TEKS YANG DIBERIKAN -
Ketua Umum Partai Golkar Bahlil Lahadalia menjawab pertanyaan wartawan di Kompleks Istana Kepresidenan, Jakarta, Senin (3/11/2025).(Antara)
                            GURU Besar Ilmu Filsafat Sekolah Tinggi Filsafat Driyarkara, Romo Franz Magnis Suseno, tegas menyatakan Presiden ke-2 RI, Soeharto, tidak layak dianugerahi gelar pahlawan nasional. Itu disampaikan Magnis dalam konferensi pers di Kantor LBH Jakarta, Selasa (4/11).
Romo Magnis, demikian ia karib disapa, mengakui jasa besar Soeharto di beberapa bidang. Namun, ia menegaskan bahwa jasa tersebut tidak dapat menutupi rekam jejak pelanggaran berat, pelanggaran etika, korupsi, dan genosida.
“Tapi untuk menjadi seorang pahlawan nasional dituntut lebih dari sekadar itu. Seorang pahlawan seharusnya tidak melakukan hal-hal yang jelas melanggar etika dan kejahatan,” tegas Romo Magnis dalam konferensi pers di Kantor LBH Jakarta, Selasa (4/11).
Ahli filsafat moral itu juga mengakui Soeharto memang memiliki kontribusi besar dalam membawa Indonesia keluar dari krisis ekonomi di masa akhir Demokrasi Terpimpin.

TUGAS YANG DIKERJAKAN -
**1)** Salin persis bagian teks tentang gelar pahlawan Soeharto dari "Romo Magnis, demikian" sampai "korupsi, dan genosida.".
**2)** Dalam teks tentang gelar pahlawan Soeharto, hal apa saja yang menurut Romo Magnis tidak dapat ditutupi oleh jasa Soeharto? Sebutkan semuanya.
**3)** Menurut teks tentang gelar pahlawan Soeharto, di sekolah tinggi mana Romo Franz Magnis Suseno menjadi guru besar ilmu filsafat?

DATA YANG DIBERIKAN -
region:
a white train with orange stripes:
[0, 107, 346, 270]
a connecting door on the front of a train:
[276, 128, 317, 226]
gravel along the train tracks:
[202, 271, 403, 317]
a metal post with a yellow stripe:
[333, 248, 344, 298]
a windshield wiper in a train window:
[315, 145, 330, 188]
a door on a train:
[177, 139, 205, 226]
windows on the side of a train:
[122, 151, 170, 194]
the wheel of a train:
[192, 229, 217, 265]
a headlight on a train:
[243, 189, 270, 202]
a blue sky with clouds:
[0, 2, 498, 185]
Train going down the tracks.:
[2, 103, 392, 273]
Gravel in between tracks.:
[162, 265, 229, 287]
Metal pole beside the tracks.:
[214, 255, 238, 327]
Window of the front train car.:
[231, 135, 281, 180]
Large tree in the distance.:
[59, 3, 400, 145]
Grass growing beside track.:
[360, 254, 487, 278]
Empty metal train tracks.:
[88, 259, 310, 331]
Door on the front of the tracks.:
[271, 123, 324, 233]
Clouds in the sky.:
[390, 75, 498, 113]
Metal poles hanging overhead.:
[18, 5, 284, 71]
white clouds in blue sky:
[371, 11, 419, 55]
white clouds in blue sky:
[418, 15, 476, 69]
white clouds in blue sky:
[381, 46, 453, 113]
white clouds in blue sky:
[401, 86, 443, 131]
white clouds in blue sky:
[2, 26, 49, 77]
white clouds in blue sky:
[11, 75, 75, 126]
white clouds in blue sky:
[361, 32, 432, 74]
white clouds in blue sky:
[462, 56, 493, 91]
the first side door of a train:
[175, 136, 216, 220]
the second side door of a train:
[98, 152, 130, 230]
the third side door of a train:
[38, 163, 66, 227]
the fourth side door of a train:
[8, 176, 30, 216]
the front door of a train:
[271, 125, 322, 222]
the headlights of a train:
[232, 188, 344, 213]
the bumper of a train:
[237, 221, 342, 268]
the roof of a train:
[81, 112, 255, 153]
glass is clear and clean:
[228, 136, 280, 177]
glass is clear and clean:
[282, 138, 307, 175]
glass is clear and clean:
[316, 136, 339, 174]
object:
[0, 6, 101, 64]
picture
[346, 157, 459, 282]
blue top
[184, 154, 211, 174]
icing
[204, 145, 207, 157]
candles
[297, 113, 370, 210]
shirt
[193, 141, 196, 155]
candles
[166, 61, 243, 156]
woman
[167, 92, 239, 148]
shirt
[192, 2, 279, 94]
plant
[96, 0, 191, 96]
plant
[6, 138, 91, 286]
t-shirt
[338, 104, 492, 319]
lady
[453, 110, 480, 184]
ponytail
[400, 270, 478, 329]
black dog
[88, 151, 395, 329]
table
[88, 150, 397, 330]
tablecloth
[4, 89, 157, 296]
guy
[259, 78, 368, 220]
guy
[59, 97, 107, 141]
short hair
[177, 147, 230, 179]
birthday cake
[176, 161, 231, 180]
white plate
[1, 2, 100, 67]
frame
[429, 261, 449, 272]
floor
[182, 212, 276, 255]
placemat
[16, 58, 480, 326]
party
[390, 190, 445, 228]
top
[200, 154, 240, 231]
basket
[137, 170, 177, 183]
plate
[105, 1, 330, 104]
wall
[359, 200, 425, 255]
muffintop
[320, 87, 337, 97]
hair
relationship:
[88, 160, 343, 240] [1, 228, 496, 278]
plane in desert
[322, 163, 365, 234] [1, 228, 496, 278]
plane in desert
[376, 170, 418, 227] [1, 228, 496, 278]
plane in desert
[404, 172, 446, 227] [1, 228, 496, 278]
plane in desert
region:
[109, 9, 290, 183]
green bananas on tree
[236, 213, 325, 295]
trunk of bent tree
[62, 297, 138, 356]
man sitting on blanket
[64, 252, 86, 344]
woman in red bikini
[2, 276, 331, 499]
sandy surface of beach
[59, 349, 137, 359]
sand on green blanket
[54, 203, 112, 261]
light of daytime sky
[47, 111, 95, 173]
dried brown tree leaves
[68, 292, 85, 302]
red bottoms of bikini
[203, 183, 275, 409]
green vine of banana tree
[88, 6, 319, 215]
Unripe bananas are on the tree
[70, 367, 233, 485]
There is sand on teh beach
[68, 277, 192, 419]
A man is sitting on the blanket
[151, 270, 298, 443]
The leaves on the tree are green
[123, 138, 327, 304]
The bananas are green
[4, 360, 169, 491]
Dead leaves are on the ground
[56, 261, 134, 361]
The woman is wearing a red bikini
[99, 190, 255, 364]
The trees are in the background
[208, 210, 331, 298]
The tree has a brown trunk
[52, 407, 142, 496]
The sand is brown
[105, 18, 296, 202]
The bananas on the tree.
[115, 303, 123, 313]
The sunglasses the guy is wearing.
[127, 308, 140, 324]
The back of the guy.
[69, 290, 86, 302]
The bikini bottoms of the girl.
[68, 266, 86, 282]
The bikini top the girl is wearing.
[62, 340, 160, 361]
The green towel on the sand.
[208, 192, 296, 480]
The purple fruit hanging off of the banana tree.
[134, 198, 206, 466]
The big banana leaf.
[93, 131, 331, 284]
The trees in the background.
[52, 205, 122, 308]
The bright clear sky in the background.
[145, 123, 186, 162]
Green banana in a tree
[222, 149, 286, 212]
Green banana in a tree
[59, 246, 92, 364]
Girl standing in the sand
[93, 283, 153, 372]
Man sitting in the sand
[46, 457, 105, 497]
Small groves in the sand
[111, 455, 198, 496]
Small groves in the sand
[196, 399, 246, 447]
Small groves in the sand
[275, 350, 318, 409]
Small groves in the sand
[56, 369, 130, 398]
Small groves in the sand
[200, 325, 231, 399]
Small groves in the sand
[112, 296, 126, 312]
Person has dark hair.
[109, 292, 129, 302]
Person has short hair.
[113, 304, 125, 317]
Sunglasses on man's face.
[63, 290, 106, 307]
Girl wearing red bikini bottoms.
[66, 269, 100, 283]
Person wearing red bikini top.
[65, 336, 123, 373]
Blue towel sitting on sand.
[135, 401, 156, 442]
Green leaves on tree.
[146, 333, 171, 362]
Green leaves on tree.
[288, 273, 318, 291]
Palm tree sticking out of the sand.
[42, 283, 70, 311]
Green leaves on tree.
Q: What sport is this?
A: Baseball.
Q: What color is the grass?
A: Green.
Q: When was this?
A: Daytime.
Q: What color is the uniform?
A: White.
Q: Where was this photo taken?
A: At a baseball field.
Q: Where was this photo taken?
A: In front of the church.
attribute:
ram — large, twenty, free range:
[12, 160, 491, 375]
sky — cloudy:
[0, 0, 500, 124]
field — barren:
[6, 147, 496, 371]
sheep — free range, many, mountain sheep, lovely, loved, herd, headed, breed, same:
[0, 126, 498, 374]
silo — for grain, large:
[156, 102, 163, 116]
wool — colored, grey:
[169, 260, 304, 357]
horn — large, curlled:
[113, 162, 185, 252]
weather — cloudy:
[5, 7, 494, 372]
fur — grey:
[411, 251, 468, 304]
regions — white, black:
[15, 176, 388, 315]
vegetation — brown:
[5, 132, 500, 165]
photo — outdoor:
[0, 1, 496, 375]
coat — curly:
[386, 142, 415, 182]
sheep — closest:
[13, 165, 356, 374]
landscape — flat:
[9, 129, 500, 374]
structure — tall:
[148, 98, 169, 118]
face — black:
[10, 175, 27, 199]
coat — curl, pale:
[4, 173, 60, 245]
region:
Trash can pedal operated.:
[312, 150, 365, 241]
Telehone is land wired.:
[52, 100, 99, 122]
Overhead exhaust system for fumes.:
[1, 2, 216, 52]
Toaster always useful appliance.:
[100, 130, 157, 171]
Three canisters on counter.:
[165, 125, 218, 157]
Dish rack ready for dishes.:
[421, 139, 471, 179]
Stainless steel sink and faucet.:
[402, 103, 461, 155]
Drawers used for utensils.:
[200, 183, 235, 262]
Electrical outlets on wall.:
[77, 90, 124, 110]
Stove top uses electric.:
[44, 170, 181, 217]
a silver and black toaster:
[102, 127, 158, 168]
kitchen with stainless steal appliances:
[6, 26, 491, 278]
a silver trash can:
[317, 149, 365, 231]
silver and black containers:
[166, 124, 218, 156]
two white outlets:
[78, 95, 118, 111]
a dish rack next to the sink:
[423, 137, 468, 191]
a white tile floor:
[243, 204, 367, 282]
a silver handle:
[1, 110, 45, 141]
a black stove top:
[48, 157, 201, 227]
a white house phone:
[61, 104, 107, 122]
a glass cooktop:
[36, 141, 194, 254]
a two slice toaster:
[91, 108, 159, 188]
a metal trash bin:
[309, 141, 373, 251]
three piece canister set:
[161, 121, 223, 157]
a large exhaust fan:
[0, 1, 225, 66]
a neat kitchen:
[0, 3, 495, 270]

JAWABAN LATIHAN -
**1)**
Romo Magnis, demikian ia karib disapa, mengakui jasa besar Soeharto di beberapa bidang. Namun, ia menegaskan bahwa jasa tersebut tidak dapat menutupi rekam jejak pelanggaran berat, pelanggaran etika, korupsi, dan genosida.

**2)** Pelanggaran berat, pelanggaran etika, korupsi, dan genosida.

**3)** Sekolah Tinggi Filsafat Driyarkara.